Capitão Alberto Neto PRB

6,08% 107.168 votos

Marcelo Ramos PR

6,06% 106.805 votos

Sidney Leite PSD

4,39% 77.458 votos

Bosco Saraiva SOLIDARIEDADE

3,15% 55.477 votos

Fonte: TRE-AM
Imagem 4 – Mapa da votação para o cargo de deputado federal por município
Fonte: TRE-AM

A geografia eleitoral de Átila Lins é bem dispersa pelas municipalidades do Amazonas. E, diferentemente da deputada estadual Dra. Mayara, cuja família política é de Coari e lá garantiu um elevado percentual de votos, Átila Lins não segue o mesmo padrão nos seus votos para as eleições legislativas. O fonteboense Átila Lins obteve apenas 3.17% dos votos dos eleitores de sua cidade natal. A baixa votação do deputado em Manaus, centro eleitoral que concentra mais da metade do eleitorado geral do Estado, também desperta a atenção num primeiro momento. Afinal, como um candidato pode ser tão bem votado – Átila Lins ficou em terceiro lugar na eleição geral para deputado federal – nas eleições gerais? A resposta certamente passa por sua estratégia de descentralização e dispersão geográfica de seu voto. Átila Lins foi muito bem votado em Coari, 8.29%, Lábrea, 7.39%, Tefé, 5.9%, Boca do Acre, 4.22%, e Benjamin Constant, 3.2%, isto é, nos grandes colégios eleitorais do interior do Amazonas.

Imagem 5 – Mapa da votação do candidato Átila Lins
Fonte: TRE-AM

A votação de Átila Lins no Mapa 6, reproduzido à luz do Índice de Moran, aponta uma eficaz concentração eleitoral – cluster – numa determinada faixa geográfica do município do centro e sul amazonense. A lógica do Índice Moran de Átila Lins apresenta uma complexidade a mais, pois não aponta um padrão linear, mas sim dual. Na mesorregião sul, os clusters indicam o predomínio de dois padrões de concentração eleitoral, sendo um classificado como “Alto-Alto” e outro “Baixo-Alto”. Já a mesorregião centro, onde Átila Lins apresenta uma densidade eleitoral mais rasa, pode-se identificar os padrões “Alto-Baixo” e “Baixo-Baixo” na escala de Moran.

Imagem 6 – Mapa da votação a partir do Índice Moran do candidato Átila Lins
Fonte: TRE-AM

Considerações finais

Pertencer a uma família tradicional da política parece ser inicialmente uma vantagem estratégica para os candidatos em tela. Para além da socialização em torno do nome do chefe político, os candidatos recebem uma carga considerável de votos e a transferência do capital eleitoral potencializa ainda mais as candidaturas de seus representantes.
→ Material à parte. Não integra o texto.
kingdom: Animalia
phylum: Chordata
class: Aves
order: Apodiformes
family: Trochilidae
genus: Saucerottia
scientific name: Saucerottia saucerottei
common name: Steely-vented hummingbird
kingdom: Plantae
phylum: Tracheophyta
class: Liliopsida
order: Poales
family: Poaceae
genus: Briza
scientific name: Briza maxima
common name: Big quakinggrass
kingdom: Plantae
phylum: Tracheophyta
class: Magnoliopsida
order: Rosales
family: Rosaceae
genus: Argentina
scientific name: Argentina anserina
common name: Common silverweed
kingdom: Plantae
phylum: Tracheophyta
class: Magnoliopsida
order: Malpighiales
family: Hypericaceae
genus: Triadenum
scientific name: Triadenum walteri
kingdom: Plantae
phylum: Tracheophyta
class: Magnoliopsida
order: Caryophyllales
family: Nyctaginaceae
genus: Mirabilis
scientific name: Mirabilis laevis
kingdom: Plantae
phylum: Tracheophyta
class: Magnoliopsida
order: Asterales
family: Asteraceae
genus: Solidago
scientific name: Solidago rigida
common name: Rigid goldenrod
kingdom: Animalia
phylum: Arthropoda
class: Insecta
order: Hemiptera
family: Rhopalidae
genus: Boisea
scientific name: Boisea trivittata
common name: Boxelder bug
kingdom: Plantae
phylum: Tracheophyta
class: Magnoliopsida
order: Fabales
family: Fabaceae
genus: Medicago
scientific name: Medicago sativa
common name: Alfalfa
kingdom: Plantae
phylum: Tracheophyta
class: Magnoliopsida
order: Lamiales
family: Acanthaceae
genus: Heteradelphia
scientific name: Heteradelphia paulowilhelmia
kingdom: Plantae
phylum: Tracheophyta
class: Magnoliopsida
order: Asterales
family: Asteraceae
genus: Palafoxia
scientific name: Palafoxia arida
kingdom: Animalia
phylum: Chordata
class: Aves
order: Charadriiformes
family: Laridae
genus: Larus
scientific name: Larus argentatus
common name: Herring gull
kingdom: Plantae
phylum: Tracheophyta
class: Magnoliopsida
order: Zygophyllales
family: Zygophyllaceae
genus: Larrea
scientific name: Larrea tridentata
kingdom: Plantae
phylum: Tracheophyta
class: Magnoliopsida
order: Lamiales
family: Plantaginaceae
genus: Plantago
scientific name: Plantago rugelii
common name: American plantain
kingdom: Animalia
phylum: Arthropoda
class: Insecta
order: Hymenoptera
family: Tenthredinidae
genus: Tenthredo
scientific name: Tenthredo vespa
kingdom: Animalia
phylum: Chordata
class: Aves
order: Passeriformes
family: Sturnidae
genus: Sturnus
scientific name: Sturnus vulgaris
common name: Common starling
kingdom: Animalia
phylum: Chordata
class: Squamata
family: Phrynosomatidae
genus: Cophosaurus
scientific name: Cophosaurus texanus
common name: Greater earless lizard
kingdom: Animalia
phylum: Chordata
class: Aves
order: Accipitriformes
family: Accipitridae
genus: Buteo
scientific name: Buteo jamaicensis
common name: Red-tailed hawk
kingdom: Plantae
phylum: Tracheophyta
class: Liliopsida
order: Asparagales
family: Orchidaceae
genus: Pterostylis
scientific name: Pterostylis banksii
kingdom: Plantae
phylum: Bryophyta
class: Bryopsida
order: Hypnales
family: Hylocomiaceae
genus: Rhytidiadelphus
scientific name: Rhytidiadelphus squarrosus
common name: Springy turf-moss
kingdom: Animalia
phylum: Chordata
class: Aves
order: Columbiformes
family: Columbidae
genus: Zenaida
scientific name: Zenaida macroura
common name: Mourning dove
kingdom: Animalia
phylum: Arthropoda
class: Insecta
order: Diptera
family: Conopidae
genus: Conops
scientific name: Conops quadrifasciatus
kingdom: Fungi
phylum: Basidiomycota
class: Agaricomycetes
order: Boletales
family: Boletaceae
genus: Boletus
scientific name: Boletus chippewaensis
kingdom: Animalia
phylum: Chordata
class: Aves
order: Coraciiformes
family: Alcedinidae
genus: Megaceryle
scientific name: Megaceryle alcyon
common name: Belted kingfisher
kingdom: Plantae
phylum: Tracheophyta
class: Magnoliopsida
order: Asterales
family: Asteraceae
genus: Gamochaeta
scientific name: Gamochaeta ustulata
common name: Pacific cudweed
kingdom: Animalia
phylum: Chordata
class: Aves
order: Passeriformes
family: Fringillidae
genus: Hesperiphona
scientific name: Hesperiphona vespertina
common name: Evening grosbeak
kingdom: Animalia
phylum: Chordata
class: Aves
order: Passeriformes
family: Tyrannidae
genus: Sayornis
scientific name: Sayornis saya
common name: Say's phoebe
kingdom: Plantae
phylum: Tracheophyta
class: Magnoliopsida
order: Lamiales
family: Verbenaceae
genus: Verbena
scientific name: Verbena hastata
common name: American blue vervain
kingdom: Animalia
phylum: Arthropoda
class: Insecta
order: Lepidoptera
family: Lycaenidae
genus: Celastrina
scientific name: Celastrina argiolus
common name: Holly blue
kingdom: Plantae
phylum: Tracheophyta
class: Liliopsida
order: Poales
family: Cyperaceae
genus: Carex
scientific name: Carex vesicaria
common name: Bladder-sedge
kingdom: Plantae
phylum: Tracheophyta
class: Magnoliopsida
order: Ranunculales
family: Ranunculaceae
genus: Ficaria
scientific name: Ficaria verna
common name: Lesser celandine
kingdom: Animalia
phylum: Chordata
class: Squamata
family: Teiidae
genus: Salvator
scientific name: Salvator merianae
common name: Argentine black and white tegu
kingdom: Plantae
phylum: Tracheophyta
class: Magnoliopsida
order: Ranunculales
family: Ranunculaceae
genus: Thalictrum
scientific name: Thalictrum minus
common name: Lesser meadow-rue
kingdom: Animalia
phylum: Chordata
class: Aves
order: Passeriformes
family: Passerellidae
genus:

Apesar de Manaus ser o centro político, econômico e cultural do Estado, concentrando 53% (total de 2.219.580) da população do Amazonas, as estratégias eleitorais bem sucedidas, objeto de nossa análise, evitaram a disputa corpo-a-corpo na capital e apostaram as suas fichas nas cidades interioranas, com destaque para Coari, 85.097, Tefé, 59.849, e Lábrea, 46.069. Assim, estratégia de dispersão eleitoral surtiu efeitos positivos para os dois candidatos vitoriosos.